Finally, although the use of individual environmental variables and synthetic variables derived from PCA in our EAA allowed us to reduce the risk of missing important SNPs showing associations with environment, some of the environmental variables were highly correlated, which makes it difficult to determine their relative importance on the selection process (Rellstab et al. 2015). In addition, it is possible that other environmental factors that were not accounted for could also exert selection pressure on the studied populations. In this study, climate data were taken from stations less than 10 km away from the actual populations.
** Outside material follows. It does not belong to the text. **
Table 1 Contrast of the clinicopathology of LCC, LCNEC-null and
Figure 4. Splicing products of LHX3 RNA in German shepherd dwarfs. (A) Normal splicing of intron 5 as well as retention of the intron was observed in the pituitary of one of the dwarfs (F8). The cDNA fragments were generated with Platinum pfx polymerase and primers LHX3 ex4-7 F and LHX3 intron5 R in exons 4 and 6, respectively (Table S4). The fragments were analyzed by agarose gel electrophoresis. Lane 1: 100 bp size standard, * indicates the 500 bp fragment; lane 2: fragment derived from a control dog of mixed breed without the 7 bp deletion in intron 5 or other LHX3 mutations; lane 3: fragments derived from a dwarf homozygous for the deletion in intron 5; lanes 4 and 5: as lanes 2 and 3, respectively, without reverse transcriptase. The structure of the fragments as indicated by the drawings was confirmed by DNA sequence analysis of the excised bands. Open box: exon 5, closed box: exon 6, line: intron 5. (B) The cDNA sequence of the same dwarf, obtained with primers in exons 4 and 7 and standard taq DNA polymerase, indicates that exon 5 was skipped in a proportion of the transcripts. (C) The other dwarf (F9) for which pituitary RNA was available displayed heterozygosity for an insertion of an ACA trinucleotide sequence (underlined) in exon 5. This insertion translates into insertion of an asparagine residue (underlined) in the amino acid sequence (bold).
However, the Alps have high variation in topography, and climatic factors such as temperature and precipitation can vary over short distances (Baruck et al. 2016). Therefore, small-scale heterogeneity and microclimatic conditions specific to a respective population that were not accounted for could explain some of the differences in allele frequencies. Furthermore, although precipitation and temperature are the main climatic factors influencing plants’ distribution, which is supported by several studies that showed their association with potential adaptive genetic variation in the Alps (Poncet et al. 2010; Manel et al. 2012; Pluess et al. 2016), soil properties also affect plants’ distribution, because water availability depends on the interaction between climatic variables and soil characteristics (Piedallu et al. 2013). For example, Gärtner et al. (2008) found that lower humidity can be compensated for by a greater available soil water storage capacity (ASWSC) that allows the growth of beech. Furthermore, soil properties affect not only the present distribution of plants in the Alps but also determined the migration pathways during the post-glacial recolonization (Alvarez et al. 2009). Thus, the identification of adaptive genetic variation might be improved by including not only climatic variables but also microclimatic conditions and soil characteristics. However, this task remains challenging, since characteristics of alpine soils vary considerably over short spatial ranges, and soil information is still limited (Baruck et al. 2016).

In this study, a candidate gene approach was used to investigate adaptive genetic variation in European beech. By combining genetic variation in SNPs in candidate genes, outlier detection tests, and environmental association analysis, it was possible to identify loci showing signatures of selection. This opens new perspectives for understanding the genetic basis of adaptation of F. sylvatica to different environmental conditions.